• _Document text_
---+---

No. 0 – Tezenis Verona
- Position: Center
- League: LBA

Personal information
- Born: July 23, 1991 (age 35)
- Listed height: 6 ft 6 in (1.98 m)
- Listed weight: 215 lb (98 kg)

Career information
- High school: Clemens (Schertz, Texas)
- College: McLennan CC (2009–2011); Stephen F. Austin (2011–2013);
- NBA draft: 2013: undrafted
- Playing career: 2013–present

Career history
- 2013–2015: Kolossos Rodou
- 2015–2017: Ravenna Piero Manetti
- 2017–2019: BCM Gravelines
- 2019–2020: Nanterre 92
- 2020–2022: Mornar
- 2022–present: Scaligera Verona

Career highlights
- 2× Italian Second Division blocks leader (2016, 2017); Pro A blocks leader (2018); Adriatic League blocks leader (2020); AP Honorable mention All-American (2013); Southland Player of the Year (2013); First-team All-Southland (2013);

= Taylor Smith (basketball) =

American basketball player (born 1991)

Taylor Smith (born July 23, 1991) is an American basketball player for Scaligera Verona of the LBA. He played college basketball for Stephen F. Austin State University.

---+---

• _Extracted material_

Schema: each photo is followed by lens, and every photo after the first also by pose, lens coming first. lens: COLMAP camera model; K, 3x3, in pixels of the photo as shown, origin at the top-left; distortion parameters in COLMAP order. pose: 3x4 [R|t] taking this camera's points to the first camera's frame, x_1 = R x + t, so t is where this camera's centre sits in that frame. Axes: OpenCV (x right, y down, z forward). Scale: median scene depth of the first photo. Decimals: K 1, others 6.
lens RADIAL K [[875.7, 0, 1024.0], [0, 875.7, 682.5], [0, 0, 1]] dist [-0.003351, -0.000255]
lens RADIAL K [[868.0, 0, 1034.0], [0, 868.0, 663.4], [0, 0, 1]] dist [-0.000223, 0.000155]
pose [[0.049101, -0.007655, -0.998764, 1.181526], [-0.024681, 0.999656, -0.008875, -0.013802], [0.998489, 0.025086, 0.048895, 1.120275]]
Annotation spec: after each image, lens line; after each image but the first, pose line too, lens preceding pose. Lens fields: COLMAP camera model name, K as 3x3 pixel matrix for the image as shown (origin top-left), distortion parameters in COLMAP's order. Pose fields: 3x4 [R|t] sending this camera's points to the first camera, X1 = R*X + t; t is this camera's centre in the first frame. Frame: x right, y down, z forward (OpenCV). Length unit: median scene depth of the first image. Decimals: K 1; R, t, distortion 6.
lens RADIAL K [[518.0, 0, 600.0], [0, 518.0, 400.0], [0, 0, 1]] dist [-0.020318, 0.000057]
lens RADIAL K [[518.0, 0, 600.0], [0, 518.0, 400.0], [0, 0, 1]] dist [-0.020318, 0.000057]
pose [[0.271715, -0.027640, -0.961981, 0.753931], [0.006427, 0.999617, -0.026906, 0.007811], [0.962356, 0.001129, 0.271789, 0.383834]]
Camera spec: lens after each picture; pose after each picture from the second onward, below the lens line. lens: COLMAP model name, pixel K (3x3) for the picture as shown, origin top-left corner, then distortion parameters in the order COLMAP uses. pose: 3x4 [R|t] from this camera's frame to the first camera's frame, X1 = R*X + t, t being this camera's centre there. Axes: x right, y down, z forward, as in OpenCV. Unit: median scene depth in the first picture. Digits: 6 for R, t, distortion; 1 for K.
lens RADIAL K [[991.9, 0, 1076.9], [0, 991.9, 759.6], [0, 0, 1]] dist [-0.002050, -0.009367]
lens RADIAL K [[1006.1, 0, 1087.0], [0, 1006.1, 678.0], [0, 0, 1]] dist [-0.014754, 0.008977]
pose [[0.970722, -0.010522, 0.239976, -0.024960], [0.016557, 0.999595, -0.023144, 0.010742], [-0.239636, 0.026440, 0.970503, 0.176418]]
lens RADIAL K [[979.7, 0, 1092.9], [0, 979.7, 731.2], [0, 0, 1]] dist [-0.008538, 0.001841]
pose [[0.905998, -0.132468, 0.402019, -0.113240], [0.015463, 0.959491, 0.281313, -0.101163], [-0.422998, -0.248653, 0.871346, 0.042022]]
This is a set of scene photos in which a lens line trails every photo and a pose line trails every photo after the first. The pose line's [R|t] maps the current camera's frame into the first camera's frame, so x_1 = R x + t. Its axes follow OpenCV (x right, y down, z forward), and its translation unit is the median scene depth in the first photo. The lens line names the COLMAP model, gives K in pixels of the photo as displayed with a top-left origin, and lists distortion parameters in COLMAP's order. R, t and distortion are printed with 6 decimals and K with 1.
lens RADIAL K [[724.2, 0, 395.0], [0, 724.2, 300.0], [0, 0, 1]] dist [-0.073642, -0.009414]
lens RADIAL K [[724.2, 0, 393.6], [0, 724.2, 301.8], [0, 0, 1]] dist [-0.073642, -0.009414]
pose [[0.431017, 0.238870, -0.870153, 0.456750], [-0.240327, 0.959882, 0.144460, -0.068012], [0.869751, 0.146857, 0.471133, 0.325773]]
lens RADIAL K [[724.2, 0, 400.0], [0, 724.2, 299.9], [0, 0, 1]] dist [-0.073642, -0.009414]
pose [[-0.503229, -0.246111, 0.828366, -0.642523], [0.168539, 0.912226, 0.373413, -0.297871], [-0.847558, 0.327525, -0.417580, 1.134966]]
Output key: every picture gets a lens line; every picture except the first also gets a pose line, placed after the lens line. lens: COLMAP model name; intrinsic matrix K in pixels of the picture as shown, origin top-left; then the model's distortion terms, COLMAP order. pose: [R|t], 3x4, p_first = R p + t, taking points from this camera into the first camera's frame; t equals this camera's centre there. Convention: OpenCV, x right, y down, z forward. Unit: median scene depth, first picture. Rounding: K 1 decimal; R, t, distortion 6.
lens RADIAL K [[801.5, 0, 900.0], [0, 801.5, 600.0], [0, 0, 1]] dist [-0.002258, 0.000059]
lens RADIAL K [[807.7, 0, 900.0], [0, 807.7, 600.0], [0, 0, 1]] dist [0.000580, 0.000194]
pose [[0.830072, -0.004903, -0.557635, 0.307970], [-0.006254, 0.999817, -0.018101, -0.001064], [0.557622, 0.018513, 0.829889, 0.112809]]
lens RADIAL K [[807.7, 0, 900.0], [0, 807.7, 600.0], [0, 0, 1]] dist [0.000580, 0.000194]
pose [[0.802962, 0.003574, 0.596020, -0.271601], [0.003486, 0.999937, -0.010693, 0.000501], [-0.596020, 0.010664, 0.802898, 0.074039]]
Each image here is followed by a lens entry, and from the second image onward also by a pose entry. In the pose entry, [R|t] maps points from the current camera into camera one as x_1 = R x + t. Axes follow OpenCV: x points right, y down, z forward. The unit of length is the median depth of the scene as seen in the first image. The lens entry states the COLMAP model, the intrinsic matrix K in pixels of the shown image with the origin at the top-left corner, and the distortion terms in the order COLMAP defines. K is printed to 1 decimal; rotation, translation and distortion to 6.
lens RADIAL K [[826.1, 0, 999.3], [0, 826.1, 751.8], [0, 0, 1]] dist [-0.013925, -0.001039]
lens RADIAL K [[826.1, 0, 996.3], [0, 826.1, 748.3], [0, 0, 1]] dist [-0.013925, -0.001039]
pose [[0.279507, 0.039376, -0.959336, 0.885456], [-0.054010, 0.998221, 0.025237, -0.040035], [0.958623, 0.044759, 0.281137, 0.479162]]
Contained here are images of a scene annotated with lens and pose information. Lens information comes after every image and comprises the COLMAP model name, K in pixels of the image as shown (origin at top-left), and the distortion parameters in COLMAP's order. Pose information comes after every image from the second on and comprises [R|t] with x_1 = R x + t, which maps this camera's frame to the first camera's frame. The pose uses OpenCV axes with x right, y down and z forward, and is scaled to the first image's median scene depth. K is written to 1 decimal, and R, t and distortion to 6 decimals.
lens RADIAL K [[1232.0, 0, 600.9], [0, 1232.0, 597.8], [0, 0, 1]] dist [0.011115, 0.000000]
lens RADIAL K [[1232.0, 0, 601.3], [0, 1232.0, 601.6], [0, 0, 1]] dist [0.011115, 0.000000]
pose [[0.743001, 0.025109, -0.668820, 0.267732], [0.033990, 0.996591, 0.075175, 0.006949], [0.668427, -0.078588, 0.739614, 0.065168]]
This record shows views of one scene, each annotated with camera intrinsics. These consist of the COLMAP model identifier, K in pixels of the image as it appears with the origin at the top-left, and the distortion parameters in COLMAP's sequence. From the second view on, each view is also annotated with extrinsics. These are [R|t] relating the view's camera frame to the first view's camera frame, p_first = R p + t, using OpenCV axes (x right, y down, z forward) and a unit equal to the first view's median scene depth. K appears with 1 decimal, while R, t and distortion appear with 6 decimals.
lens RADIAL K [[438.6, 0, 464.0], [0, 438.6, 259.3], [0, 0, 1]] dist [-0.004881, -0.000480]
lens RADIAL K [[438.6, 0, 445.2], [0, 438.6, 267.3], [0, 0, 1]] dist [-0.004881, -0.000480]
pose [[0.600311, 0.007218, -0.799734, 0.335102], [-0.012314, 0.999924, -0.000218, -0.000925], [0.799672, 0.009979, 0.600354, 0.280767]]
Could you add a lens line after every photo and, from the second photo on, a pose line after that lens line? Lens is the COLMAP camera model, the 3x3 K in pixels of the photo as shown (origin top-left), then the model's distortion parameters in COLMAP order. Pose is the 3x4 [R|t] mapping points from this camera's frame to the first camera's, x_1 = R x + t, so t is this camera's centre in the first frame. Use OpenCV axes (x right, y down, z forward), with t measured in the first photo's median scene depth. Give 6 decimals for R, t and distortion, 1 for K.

---+---

• _Questions to answer_
1. List every club named under "Career history" in the Taylor Smith profile.
2. Carry on the Taylor Smith profile from its final sentence.
The rows are separate material and are not part of the Taylor Smith profile.

• _Expected results_
1. Kolossos Rodou, Ravenna Piero Manetti, BCM Gravelines, Nanterre 92, Mornar, Scaligera Verona

2.
== College career ==
Smith, a 6'6" forward from Schertz, Texas, played two seasons at McLennan Community College before enrolling at Stephen F. Austin (SFA). As a senior in the 2012–13 season, Smith led NCAA Division I in field goal percentage after converting 69.4% of his attempts. He averaged 15.7 points, 9.2 rebounds and 2.8 blocked shots per game and at the end of the season was named the Southland Conference Player of the Year. A few weeks later, Smith was also named an honorable mention All-American by the Associated Press.

==Professional career==
On June 24, 2019, he has signed a contract with Nanterre 92 of the LNB Pro A. Smith averaged 7.8 points, 4.7 rebounds and 1 block per game in 2019-20.

On May 6, 2020, he signed with Mornar of the ABA League. After contributing 22 points and 6 rebounds in a victory over KK Krka, Smith was named league player of the week on November 10.

On August 4, 2022, he has signed with Scaligera Verona of the LBA.